• _SOURCE EXTRACT_
+---+

Finally, if a survey can be seen to lack real value at this stage then it should not be permitted, but one must guard against turning the application into a mini-trial. It is not. The issue is one of case management.

The remaining objections

27.

Before me the defendants took two classes of objection. The first class was directed to their case that the surveys have an artificial nature and limited relevance. The second class was directed to the quality of the survey evidence.

28.

The major objection in the first class was that the survey was artificial because it was based on a square of colour, rather than, for example, one of the claimants’ inhalers. It therefore took the colour out of context and ignored the other aspects of the claimants’ get-up. The surveys do not relate to the actual Seretide inhalers which the claimants contend generate the goodwill upon which it wishes to rely in this action. Therefore, the surveys are said to be based on an artificial premise that does not relate to the real world situation the court must assess.

29.

If this was a good point it would be a powerful reason to refuse to admit the surveys but it is not. What I can say at this stage is that the claimants have a good argument that in this respect the surveys took an appropriate approach and did not take colour unduly out of context. The claimants’ case is (or at least involves) an allegation that the colour per se is distinctive. That colour is used by the claimants not only on the product itself but on packaging and in marketing material including leaflets and even the colour of trade stands at a trade show. Given that this is the claimants’ case, it is sensible to test it using a square of colour rather than a particular object like an inhaler or a leaflet or anything else. A survey based on a square of colour may well have real value in assessing such a case. The point will not be a costly one to decide, the experts can be cross-examined on it in fairly short order if need be.

+---+

Collected data:

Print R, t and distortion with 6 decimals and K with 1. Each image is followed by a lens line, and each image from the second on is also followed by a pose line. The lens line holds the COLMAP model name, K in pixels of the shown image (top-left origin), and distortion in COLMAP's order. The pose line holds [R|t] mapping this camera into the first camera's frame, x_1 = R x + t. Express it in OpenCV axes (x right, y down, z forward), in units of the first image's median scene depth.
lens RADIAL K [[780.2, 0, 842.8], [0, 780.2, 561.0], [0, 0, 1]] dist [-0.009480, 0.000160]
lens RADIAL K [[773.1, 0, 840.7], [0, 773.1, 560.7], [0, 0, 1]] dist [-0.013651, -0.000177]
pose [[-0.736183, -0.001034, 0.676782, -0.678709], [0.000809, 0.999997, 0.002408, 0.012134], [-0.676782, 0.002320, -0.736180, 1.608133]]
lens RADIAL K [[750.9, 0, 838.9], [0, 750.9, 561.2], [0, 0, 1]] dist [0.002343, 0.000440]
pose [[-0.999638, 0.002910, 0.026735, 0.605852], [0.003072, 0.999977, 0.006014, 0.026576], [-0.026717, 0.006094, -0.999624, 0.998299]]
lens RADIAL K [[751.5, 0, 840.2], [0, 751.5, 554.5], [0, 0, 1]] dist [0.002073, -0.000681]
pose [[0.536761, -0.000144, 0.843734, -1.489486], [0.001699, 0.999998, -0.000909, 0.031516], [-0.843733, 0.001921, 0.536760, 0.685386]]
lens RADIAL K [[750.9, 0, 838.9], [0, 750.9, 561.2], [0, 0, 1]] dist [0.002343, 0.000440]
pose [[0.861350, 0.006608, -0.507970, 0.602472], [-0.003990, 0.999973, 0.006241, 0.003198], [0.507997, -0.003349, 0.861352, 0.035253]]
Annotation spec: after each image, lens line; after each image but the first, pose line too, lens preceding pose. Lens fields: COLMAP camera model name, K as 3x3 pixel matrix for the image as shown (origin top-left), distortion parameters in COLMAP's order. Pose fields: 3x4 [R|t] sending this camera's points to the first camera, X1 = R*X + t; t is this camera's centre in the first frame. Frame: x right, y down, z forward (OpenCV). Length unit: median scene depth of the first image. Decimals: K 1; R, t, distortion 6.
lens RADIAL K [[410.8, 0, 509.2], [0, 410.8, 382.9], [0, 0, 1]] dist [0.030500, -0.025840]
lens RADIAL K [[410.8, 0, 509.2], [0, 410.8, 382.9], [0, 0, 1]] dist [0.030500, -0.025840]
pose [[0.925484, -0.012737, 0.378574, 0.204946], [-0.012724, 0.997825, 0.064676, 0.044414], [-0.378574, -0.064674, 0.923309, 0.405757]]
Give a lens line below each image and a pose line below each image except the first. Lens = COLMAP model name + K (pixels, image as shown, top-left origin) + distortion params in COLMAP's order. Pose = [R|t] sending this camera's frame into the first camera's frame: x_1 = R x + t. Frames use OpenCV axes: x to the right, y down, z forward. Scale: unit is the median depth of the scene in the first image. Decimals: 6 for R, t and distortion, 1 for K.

+---+

Reproduce the text on survey evidence word for word, starting at "Before me the" and ending at "court must assess.".

• _RESPONSE TO THIS TASK_
Before me the defendants took two classes of objection. The first class was directed to their case that the surveys have an artificial nature and limited relevance. The second class was directed to the quality of the survey evidence.

28.

The major objection in the first class was that the survey was artificial because it was based on a square of colour, rather than, for example, one of the claimants’ inhalers. It therefore took the colour out of context and ignored the other aspects of the claimants’ get-up. The surveys do not relate to the actual Seretide inhalers which the claimants contend generate the goodwill upon which it wishes to rely in this action. Therefore, the surveys are said to be based on an artificial premise that does not relate to the real world situation the court must assess.